Похоже, однако, что эта ясность мысли, которой терзался Пруст перед любимым существом, изменила ему тогда, когда, проникаясь столь же великой тоской, он подумал, что схватил своей мыслью, поймал-таки мимолетные “впечатления”: не признался ли он в том, что поймал саму неуловимость?
“Сколько раз за мою жизнь, — пишет он, — реальность заставляла меня испытать разочарование, ибо в то самое мгновение, когда я ее постигал, мое воображение, единственный орган для наслаждения красотою, не могло себя с нею сообразовать в силу того непреложного закона, который гласит, что воображению доступно только то, что отсутствует. И вдруг действие этого закона было сведено на нет, приостановлено — словно по мановению волшебного жезла природы ощущение — постукивания вилки или молотка, даже неровности мостовой — начинало играть в прошлом, что позволяло воображению его вкушать, и в настоящем, где действительное колебание моих чувств каким-то шумом, это соприкосновение добавляло грезам воображения то, чего им обычно и недостает, идею существования — и благодаря этой уловке позволило моему существу заполучить, выделить, задержать — на один только миг — то, что ему никогда недоступно: немного времени в чистом состоянии” (“Обретенное время”, 872).
Думаю, что жадность к наслаждению, в которой признавался Пруст, была связана с тем, что наслаждаться он мог только такой вещью, которой мог безраздельно обладать. Но ведь эти мгновения сильного сообщения с тем, что нас окружает — аллея акаций или залитая солнцем комната, — неуловимы. Мы наслаждаемся ими ровно настолько, насколько сообщаемся, насколько теряем себя, утратив всякое внимание. Стоит прекратить себя терять, стоит сосредоточить внимание, и мы сразу перестаем себя сообщать. Мы тщимся понять, пленить удовольствие: а оно от нас ускользает.

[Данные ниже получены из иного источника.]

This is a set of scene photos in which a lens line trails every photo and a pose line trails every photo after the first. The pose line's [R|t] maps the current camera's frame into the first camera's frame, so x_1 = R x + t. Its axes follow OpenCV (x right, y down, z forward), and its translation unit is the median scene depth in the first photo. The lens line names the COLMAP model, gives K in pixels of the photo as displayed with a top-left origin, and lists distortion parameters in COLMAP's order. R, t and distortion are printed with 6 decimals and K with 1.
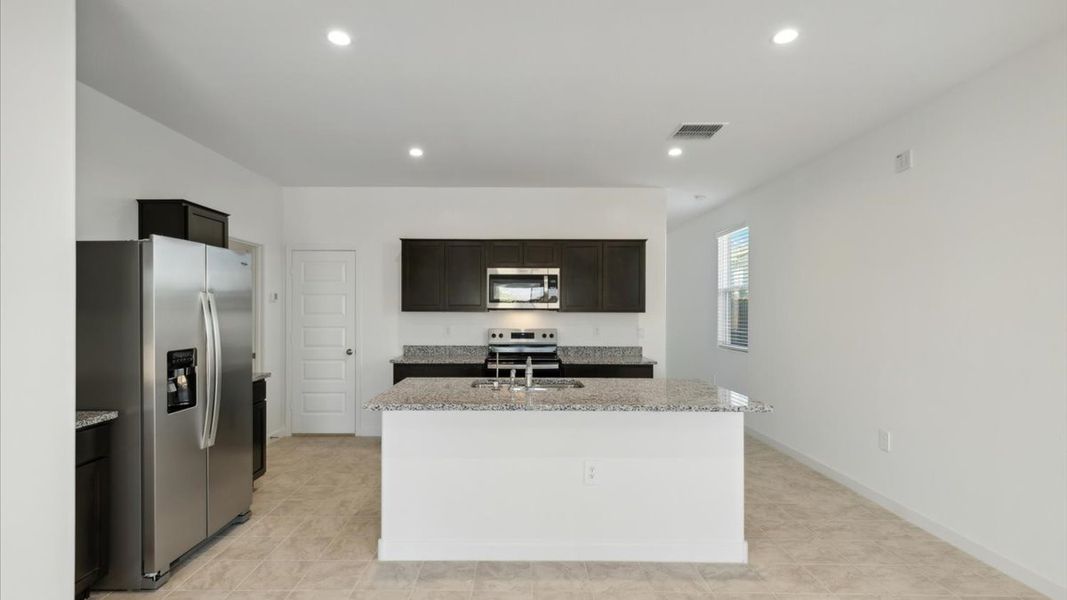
lens RADIAL K [[519.7, 0, 504.6], [0, 519.7, 310.4], [0, 0, 1]] dist [0.016026, -0.001383]
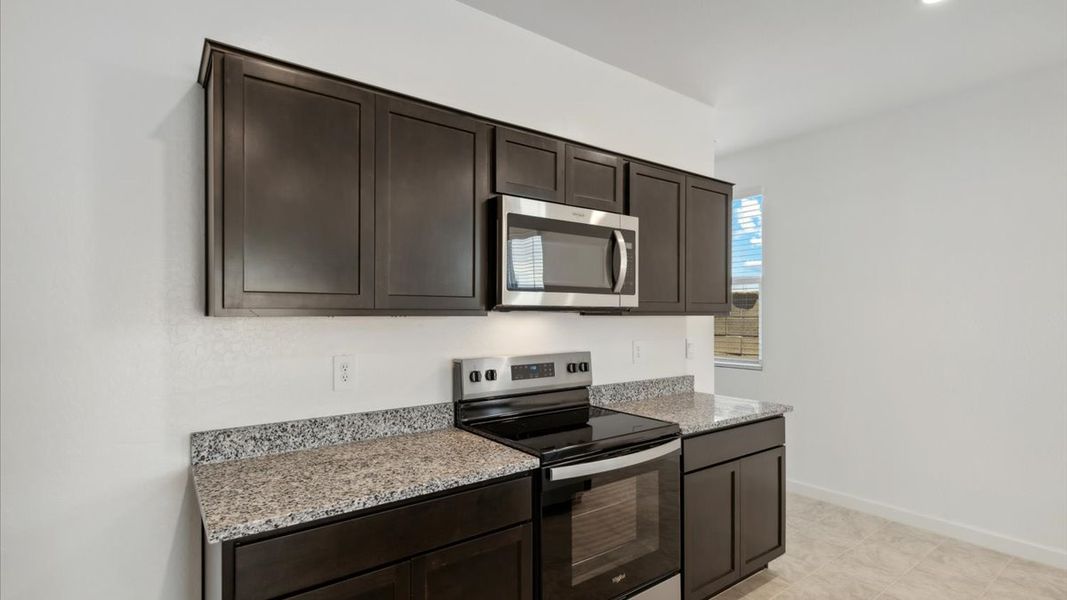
lens RADIAL K [[519.7, 0, 552.5], [0, 519.7, 317.2], [0, 0, 1]] dist [0.016026, -0.001383]
pose [[0.786690, -0.005513, 0.617323, -0.227563], [0.001289, 0.999973, 0.007287, 0.001351], [-0.617347, -0.004937, 0.786676, 0.687182]]
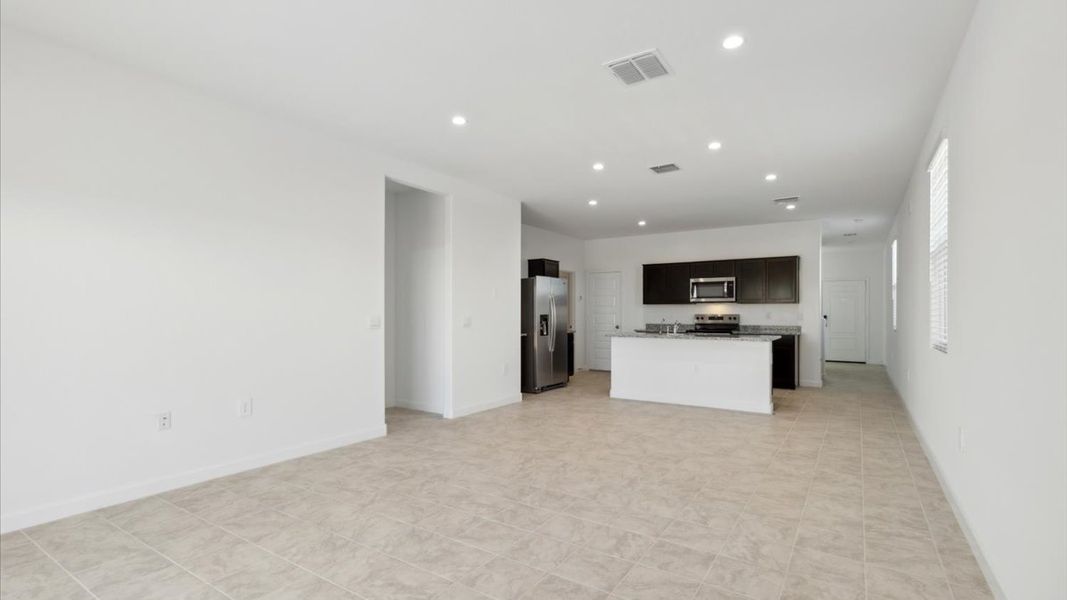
lens RADIAL K [[497.8, 0, 525.9], [0, 497.8, 306.0], [0, 0, 1]] dist [0.011749, -0.000802]
pose [[0.846402, -0.011425, -0.532421, 0.385771], [0.002828, 0.999852, -0.016959, 0.036409], [0.532537, 0.012848, 0.846309, -0.699629]]
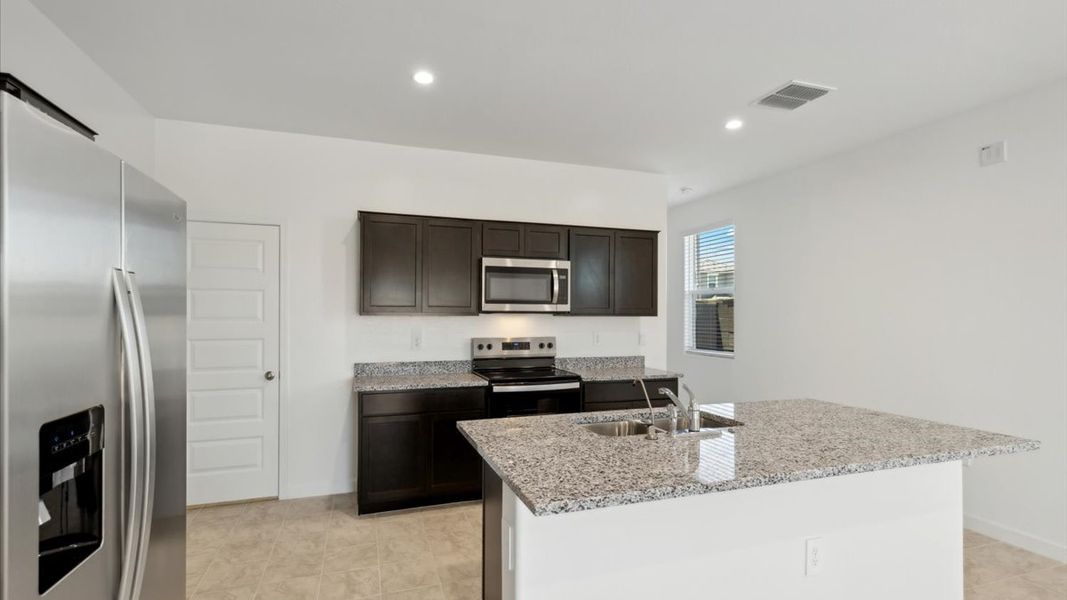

Трудность (о которой я пытался сказать во введении) заключается главным образом в том, что, когда пытаешься что-то схватить, в руках остается лишь голый объект, утративший сопровождавшее его впечатление. Бурное высвобождение жизни, идущее, как в любви, в сторону объекта, теряющееся в нем, проходит мимо нас, поскольку, желая его постичь, мы, естественно, направляем свое внимание на объект, а не на себя. Будучи, как правило, рассудочным, это начинание только и знает, что плести словеса, а рассуждение, слова, посредством которых мы без труда достигаем объекта, плохо доходят до наших внутренних состояний, остающихся для нас до странности непостижимыми. Мы сознаем эти состояния, но как-то мимоходом, а когда хотим на них остановиться, включить в поле внимания, нами движет уже желание познать, тогда как сознаем мы их ровно настолько, насколько нас отпускает рассудочная мания все знать! Как ни стараешься, сделать ничего нельзя — желая направить внимание вовнутрь, мы все равно обращаем его на объект. Выбраться можно через те объекты, которые сами по себе едва уловимы (тишина, дыхание). Память — в особенности непроизвольная, пробужденная не нарочно, — переводя внимание Пруста на внутренний мир, играла ту же роль, которую играет дыхание в напряженном внимании, обращенном индийским монахом на самого себя.
Когда впечатление не связано с настоящим, само собою возникает в памяти — или, если угодно, в воображении, — в нем воплощается то же самое сообщение, та же самая утрата себя, то же самое внутреннее состояние, что и в первый раз, но мы можем задержать мгновение, поскольку в памяти оно уже стало “объектом”. Мы можем его узнать — по крайней мере, признать, — стало быть, можем им обладать, ничуть его не искажая.